When a person has a disabled child, they want their child to live as independently as possible in the family home. If possible, they may want their child to work, because that is likely their child’s dream.
This article discusses the ability families have to preserve this benefit, which gives the disabled person access to medical benefits while providing them with the ability to live as independently as possible — perhaps even in the family home.
A special needs trust can be contained within a revocable living trust or created as a separate trust, enabling other family members to contribute either through their living trust or by making annual gifts. It can hold life insurance benefits, 529 plans, and can receive IRA benefits in a manner that allows the IRA to be stretched out over the lifetime of the beneficiary. One of the greatest advantages of a special needs trust is that it can be used to provide for many things.
The SSI benefit is specifically designed to provide for food and shelter — the trustee of a special needs trust can buy other items for the beneficiary, such as wheelchairs, vans, toiletries, and computers, as well as pay for caregivers, without any reduction in the SSI benefit. If the trustee provides food or shelter, the SSI benefit will be reduced, but not eliminated. This year, providing shelter through a special needs trust reduces the benefit $231.
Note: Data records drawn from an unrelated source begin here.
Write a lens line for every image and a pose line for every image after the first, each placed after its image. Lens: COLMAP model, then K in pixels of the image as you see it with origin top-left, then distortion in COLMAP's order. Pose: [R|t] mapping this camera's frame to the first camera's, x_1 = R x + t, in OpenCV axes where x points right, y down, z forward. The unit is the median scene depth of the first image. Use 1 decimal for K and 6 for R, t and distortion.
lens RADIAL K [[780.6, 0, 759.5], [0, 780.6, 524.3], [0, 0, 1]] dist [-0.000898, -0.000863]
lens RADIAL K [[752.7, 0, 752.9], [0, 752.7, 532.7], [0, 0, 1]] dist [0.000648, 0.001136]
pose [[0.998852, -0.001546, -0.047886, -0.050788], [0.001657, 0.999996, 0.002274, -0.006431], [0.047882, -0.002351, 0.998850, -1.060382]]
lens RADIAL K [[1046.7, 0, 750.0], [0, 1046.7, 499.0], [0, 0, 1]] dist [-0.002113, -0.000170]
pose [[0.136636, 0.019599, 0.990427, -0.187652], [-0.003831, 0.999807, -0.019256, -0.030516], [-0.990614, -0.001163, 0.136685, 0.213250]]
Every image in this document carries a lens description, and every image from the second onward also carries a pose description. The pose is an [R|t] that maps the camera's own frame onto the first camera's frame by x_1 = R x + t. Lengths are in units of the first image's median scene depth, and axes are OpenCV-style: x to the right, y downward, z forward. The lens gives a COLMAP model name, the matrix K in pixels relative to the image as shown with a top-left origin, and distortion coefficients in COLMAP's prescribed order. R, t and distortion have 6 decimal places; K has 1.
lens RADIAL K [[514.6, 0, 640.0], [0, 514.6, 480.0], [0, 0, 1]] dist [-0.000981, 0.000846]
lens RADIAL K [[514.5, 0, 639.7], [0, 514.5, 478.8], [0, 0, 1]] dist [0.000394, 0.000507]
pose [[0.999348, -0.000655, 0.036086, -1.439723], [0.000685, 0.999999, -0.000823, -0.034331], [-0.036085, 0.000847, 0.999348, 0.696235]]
It is critical that a family with a disabled child avoid a few common estate planning mistakes. If a family establishes a Uniform Transfers to Minors Act account, for example, then the child will be entitled to the funds, and their benefits can be reduced or eliminated or worse — the child could burn through the money too fast on frivolous things.
Likewise, if the beneficiary receives an inheritance, they will lose benefits until the inheritance is spent unless it can be converted to an exempt asset.
A special needs trust must meet specific requirements in order to protect the disabled beneficiary. The trustees selected must understand how public benefits work and how to make distributions in a manner that will not reduce or eliminate benefits, and the trust may be designed in a manner so that it can be dissolved if it becomes unnecessary.